* [What you have to do]
Among the entries below, find the lines with the word "worn" and return them.

* [Data records]
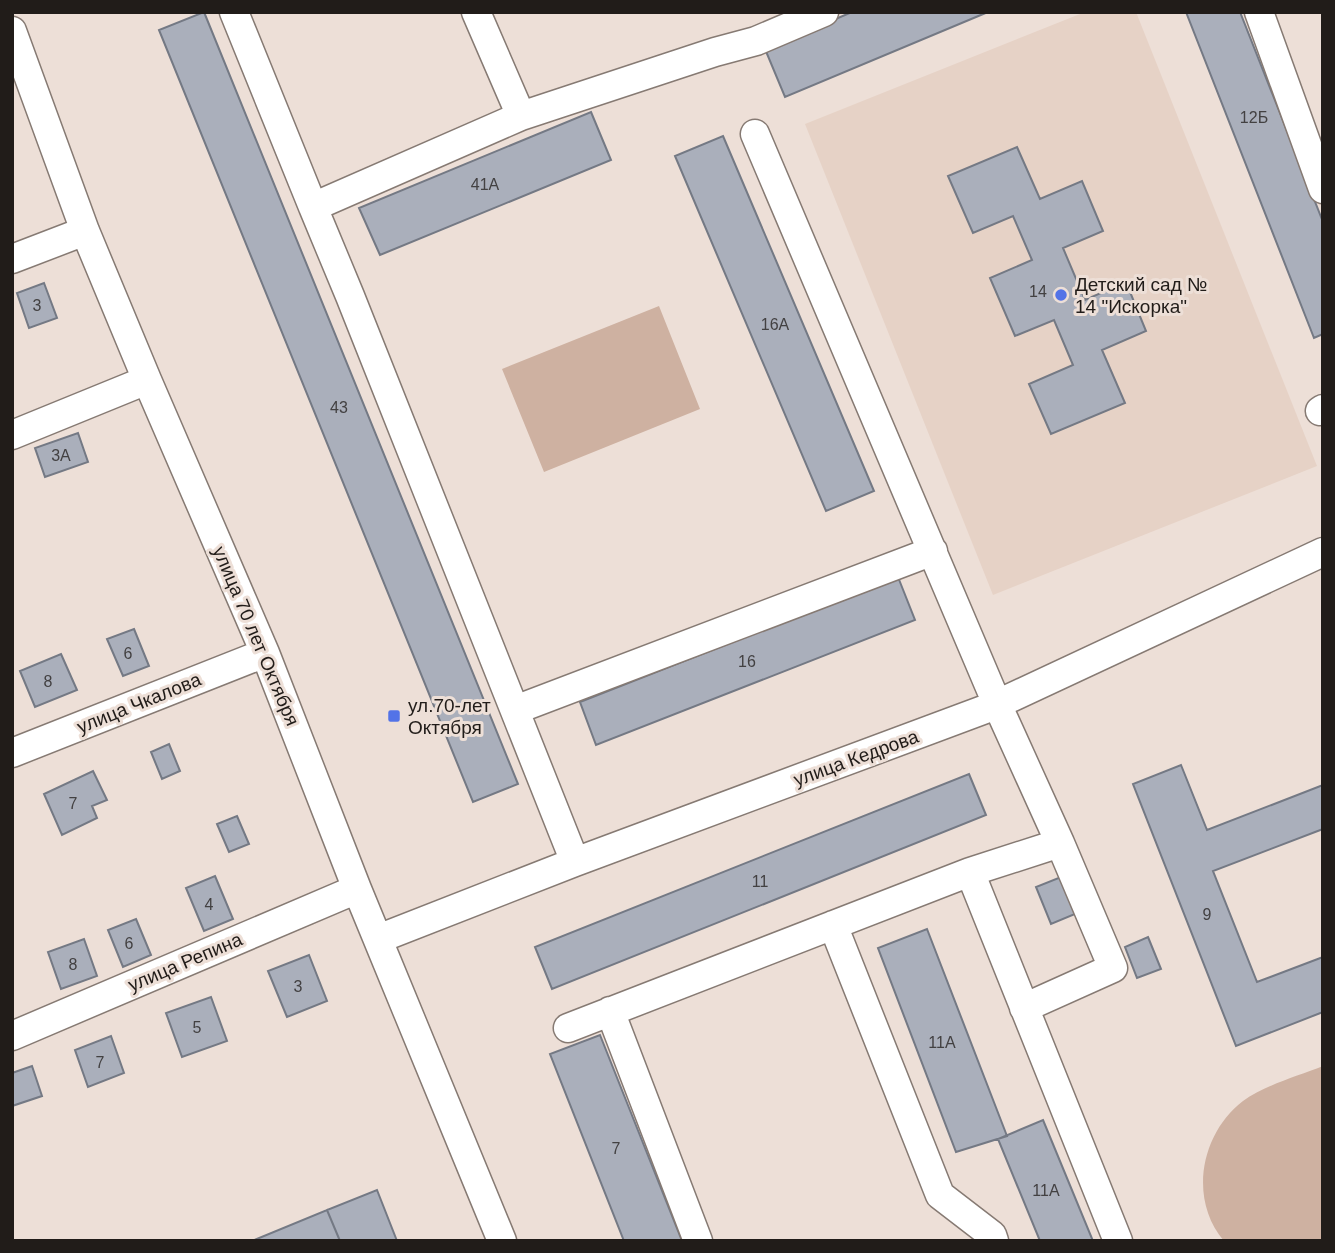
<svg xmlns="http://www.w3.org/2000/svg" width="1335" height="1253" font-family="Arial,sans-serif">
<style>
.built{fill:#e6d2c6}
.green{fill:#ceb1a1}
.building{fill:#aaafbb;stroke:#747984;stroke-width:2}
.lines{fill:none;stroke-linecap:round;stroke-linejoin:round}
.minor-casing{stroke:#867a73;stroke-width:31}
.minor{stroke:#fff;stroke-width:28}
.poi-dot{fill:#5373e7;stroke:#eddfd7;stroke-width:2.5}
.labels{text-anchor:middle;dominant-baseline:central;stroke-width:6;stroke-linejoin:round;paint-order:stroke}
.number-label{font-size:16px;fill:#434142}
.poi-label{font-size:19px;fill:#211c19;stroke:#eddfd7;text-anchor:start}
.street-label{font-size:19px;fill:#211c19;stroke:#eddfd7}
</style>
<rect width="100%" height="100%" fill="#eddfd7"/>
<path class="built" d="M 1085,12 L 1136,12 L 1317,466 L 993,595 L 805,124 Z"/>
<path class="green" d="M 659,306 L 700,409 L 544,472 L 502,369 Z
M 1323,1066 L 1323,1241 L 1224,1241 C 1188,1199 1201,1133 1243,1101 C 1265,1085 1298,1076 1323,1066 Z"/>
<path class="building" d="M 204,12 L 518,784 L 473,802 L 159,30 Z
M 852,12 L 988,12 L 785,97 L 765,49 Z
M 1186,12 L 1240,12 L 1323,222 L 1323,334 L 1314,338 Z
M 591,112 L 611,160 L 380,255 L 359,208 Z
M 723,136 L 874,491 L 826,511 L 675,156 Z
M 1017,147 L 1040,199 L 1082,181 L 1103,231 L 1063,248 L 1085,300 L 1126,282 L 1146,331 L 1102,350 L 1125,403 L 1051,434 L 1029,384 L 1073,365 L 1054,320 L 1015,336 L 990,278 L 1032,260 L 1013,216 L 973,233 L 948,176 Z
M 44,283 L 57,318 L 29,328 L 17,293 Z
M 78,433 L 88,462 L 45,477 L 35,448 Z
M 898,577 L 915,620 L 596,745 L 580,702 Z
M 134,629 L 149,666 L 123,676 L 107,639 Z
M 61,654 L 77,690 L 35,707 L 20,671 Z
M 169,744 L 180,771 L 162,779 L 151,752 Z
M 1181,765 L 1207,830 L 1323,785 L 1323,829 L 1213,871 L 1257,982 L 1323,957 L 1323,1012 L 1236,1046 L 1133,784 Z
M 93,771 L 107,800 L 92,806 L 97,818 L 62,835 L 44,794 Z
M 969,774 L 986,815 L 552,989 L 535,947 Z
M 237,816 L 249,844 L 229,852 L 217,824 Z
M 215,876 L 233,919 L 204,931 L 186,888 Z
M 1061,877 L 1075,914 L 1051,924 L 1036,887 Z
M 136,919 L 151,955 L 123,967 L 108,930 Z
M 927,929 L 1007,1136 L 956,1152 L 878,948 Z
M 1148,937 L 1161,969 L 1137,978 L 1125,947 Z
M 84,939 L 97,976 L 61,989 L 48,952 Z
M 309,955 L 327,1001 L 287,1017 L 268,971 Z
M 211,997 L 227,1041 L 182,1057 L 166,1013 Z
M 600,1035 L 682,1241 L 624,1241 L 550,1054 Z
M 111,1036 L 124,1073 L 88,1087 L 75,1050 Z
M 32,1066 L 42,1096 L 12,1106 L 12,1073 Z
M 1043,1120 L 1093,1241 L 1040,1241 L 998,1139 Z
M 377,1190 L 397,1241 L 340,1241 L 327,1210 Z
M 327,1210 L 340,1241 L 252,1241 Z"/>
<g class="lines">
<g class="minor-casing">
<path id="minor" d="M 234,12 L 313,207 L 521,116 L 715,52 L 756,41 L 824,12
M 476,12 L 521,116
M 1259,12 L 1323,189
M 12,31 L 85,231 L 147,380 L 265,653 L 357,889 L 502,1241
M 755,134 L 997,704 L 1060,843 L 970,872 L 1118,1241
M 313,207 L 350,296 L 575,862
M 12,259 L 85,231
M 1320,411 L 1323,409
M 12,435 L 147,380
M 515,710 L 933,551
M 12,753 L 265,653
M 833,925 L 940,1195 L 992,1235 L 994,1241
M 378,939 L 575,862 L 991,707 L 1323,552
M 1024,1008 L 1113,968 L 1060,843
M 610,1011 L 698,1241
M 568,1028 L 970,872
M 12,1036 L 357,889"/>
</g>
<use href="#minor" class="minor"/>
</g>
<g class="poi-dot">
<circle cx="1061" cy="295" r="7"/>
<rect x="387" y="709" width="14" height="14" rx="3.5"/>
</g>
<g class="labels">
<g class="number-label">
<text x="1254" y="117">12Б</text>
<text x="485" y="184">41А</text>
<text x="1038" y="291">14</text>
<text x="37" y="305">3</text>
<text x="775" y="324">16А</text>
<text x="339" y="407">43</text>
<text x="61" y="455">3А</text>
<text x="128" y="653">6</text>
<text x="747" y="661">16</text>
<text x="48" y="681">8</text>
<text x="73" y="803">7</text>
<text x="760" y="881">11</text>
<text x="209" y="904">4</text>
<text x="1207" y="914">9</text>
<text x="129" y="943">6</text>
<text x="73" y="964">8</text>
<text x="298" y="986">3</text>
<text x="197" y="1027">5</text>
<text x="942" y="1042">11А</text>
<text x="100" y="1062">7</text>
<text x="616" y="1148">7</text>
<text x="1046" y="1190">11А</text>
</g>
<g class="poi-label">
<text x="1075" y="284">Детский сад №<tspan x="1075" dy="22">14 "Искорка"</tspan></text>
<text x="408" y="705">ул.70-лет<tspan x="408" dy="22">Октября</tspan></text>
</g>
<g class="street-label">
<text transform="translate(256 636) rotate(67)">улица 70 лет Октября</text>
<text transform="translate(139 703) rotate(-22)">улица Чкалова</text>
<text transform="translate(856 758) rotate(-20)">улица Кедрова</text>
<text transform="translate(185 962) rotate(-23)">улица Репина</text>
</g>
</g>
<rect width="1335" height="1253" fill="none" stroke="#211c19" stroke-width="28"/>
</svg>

* * *

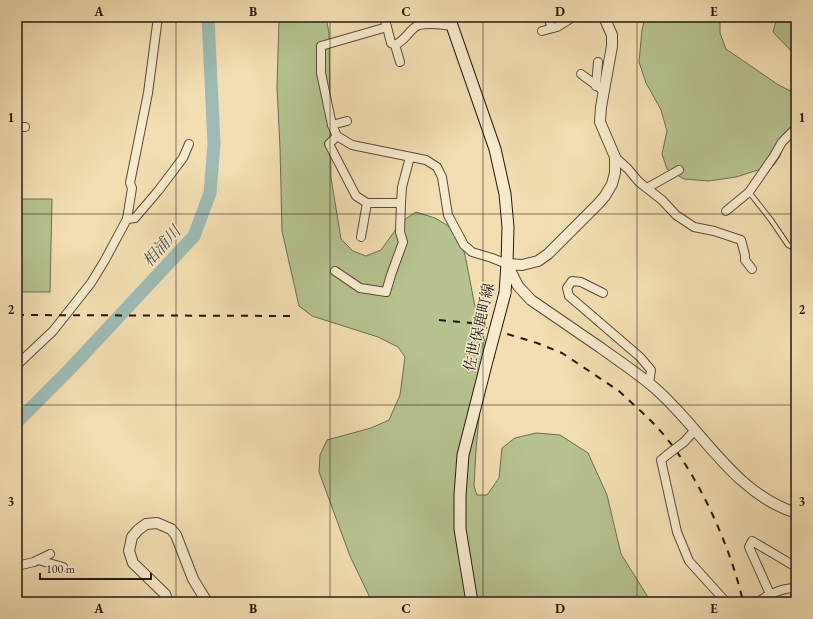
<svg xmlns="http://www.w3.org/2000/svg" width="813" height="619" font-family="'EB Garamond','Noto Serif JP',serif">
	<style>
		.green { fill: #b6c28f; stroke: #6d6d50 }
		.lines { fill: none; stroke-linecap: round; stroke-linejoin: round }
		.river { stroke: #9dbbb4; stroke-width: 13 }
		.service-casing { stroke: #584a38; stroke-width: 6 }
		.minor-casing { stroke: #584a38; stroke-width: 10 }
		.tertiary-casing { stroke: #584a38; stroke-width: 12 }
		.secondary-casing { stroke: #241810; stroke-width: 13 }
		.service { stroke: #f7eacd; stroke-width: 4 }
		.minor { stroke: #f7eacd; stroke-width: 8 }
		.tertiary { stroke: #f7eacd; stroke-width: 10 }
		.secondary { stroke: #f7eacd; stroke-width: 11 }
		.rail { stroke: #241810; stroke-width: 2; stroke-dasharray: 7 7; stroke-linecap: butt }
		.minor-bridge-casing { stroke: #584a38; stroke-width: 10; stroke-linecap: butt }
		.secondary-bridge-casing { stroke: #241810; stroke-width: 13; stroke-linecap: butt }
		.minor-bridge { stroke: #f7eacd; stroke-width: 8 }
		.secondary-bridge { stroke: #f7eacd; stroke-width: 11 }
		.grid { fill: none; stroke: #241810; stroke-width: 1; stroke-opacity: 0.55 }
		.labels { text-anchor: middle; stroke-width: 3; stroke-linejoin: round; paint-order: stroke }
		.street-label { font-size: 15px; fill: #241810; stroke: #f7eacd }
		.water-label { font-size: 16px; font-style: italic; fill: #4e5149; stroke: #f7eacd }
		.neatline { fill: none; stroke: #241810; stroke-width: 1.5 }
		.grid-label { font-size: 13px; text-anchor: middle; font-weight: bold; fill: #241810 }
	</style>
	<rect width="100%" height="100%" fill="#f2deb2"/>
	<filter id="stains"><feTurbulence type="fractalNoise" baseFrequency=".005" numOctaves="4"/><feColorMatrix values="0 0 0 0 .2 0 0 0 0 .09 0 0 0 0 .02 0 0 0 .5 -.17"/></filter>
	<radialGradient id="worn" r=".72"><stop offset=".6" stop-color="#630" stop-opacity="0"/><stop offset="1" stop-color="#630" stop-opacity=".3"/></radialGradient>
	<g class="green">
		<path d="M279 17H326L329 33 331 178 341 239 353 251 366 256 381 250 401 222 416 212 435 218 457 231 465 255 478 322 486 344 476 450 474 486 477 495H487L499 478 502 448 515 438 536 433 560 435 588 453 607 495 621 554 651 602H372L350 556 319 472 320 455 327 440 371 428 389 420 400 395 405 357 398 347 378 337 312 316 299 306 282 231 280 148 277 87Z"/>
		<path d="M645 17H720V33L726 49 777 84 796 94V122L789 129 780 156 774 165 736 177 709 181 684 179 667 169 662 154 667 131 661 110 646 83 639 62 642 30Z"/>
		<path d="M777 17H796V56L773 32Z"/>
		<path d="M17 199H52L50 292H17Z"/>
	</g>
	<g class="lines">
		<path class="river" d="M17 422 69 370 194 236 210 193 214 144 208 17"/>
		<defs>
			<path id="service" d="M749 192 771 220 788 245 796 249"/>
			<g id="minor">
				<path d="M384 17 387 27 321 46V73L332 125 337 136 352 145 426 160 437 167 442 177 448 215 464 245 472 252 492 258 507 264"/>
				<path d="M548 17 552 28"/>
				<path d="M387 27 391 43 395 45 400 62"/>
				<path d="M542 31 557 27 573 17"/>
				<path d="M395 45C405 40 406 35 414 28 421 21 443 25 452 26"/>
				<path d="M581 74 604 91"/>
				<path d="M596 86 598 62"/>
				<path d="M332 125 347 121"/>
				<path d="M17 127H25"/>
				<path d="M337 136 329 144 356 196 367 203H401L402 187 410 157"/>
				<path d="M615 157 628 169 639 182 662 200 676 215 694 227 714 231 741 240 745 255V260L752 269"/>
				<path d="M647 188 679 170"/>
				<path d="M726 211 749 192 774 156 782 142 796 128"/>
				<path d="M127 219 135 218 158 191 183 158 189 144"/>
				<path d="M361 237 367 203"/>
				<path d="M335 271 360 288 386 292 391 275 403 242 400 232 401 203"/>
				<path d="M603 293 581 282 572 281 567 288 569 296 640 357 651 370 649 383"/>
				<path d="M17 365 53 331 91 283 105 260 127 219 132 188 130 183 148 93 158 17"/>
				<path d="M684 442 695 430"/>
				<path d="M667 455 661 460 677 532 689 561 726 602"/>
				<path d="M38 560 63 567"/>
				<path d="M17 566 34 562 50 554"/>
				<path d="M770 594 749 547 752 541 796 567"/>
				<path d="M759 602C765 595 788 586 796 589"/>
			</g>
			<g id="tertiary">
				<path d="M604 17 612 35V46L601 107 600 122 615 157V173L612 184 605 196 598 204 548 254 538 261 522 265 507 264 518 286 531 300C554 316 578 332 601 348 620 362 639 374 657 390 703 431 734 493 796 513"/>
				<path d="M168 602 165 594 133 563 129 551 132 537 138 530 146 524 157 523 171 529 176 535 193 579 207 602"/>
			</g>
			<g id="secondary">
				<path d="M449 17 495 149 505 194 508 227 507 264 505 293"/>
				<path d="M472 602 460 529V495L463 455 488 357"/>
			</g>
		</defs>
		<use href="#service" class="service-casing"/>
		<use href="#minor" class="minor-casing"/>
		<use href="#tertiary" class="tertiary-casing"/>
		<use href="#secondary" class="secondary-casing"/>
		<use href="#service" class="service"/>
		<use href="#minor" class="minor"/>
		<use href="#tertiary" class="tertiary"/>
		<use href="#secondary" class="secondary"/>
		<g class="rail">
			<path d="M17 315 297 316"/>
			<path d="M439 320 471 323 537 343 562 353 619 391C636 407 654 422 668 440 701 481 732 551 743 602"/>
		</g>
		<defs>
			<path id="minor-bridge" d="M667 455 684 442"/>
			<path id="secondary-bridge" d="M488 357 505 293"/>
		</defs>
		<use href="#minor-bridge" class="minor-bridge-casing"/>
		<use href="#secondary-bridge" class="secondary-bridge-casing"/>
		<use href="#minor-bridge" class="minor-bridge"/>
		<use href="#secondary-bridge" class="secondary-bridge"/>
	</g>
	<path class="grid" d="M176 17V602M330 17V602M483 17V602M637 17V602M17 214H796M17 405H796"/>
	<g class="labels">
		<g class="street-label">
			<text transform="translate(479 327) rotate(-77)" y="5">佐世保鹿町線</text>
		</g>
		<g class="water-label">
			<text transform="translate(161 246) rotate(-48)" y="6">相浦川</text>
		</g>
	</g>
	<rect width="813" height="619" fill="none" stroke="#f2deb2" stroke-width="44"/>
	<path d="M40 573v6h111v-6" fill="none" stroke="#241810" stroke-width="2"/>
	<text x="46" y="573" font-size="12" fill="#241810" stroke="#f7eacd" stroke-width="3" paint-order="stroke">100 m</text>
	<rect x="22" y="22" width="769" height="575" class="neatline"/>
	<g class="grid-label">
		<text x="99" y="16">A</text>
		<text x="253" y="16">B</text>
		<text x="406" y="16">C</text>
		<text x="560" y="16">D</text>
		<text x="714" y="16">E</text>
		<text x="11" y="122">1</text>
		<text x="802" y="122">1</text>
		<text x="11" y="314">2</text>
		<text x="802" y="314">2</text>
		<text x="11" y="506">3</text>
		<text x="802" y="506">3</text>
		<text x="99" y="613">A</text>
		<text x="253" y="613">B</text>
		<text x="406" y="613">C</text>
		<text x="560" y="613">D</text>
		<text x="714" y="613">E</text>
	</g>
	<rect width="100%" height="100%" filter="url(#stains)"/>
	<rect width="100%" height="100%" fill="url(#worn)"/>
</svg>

* [Solution to the exercise]
	<radialGradient id="worn" r=".72"><stop offset=".6" stop-color="#630" stop-opacity="0"/><stop offset="1" stop-color="#630" stop-opacity=".3"/></radialGradient>
	<rect width="100%" height="100%" fill="url(#worn)"/>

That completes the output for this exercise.